Задумайся, почему ветки растут именно так. Это ложь для городских даунов, что мох и ветки растут строго с юга. Поверь, это просто байка для упоения. Всё сложнее и проще одновременно. Ветер всё определяет. Солнце и звезды – вечный ориентир. Солнце с учётом восхода, каждый час – это куча градусов в сторону…
Звезды в лесу сложно разглядеть, а если сумел, то без вариантов Полярная – хвост Большой медведицы, точный ориентир на север (для северного полушария, а на южном полушарии есть Южный Крест).
Не о том речь. В лесу невозможно быть одиноким. Для жителей мегаполисов это может казаться диким, но это факт. Если ты един с лесом, то ты никогда не будешь один. Это правда. Это суть. Но, к сожалению, я не настолько лесовик. Знаю азы. Именно поэтому я боюсь росомахи, вместо того, чтобы соблюдать нейтралитет, как настоящие лесовики…
– Ты же не всерьёз? – нависла надо мной дурочка.
Спустя два дня пути по лесным тропинкам я плюнул на всё. Мы стали постоянно спать вместе. У костра. Под одним плащом. Нет. Ничего не было. И быть не могло. Но сам этот факт для многих стал пищей для разума. Пик приставаний к девочке от ополчения уменьшился до минимума.

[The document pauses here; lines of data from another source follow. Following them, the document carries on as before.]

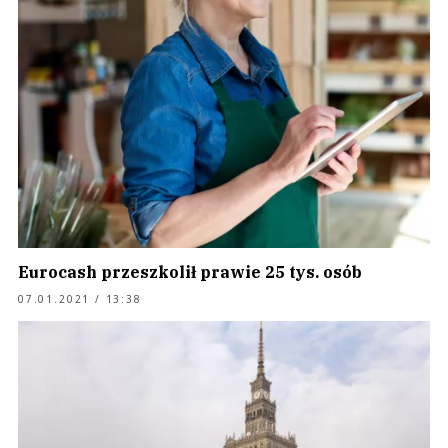
Eurocash przeszkolił prawie 25 tys. osób
07.01.2021 / 13:38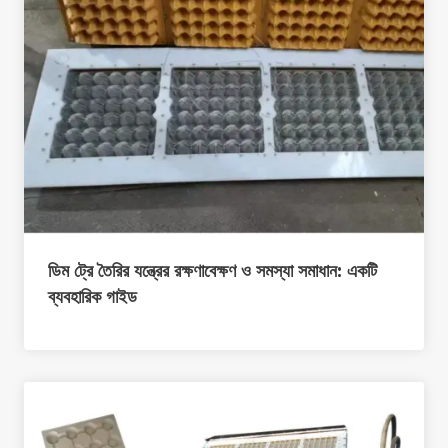
ডিম ট্রে তৈরির যন্ত্রের রক্ষণাবেক্ষণ ও সমস্যা সমাধান: একটি
ব্যবহারিক গাইড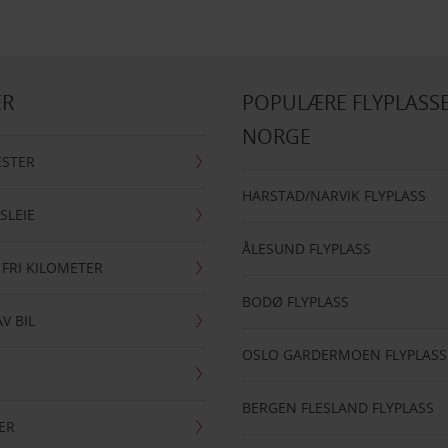
ER
POPULÆRE FLYPLASSE
NORGE
ESTER
HARSTAD/NARVIK FLYPLASS
SLEIE
ÅLESUND FLYPLASS
 FRI KILOMETER
BODØ FLYPLASS
AV BIL
OSLO GARDERMOEN FLYPLASS
BERGEN FLESLAND FLYPLASS
ER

– Ты о чём? – я сонный, злой спросонья.
– О повешенных?! – и как спросила. Словами не передашь эмоции.
– Каких повешенных? – это я прихожу в себя. Просыпаюсь. Пытаюсь понять речь.
– Ты обещал вешать из-за меня!
– Ты уверена, что из-за тебя?
– Ты же сказал…
– Спи… Дурочка… Бабам власть в руки, всех бы убили…
– Я не такая! Не спи! Ответь! Почему?!
– Спи, рыжая… Я не хочу отвечать… Успокойся. Дура… Мы будем подыхать. Живи, дура…
Помню, что просил мелкого научить Алёну стрелять из арбалета. Мелкий смотрел на меня. Я не знаю, как он смотрел на меня. Мне, может, это показалось, но он смотрел на меня, будто это моя последняя просьба.
Поясню. Я так захотел! Не верите мне. Хорошо, другой поворот. Так надо. Куда ещё девать её глупость, помноженную на малолетство? Нужен выход. Вот и выход. Пускай один озабоченный пытается научить тому, что сам не знает в совершенстве. А вот так. Не всё тебе ложкой халяву хлебать.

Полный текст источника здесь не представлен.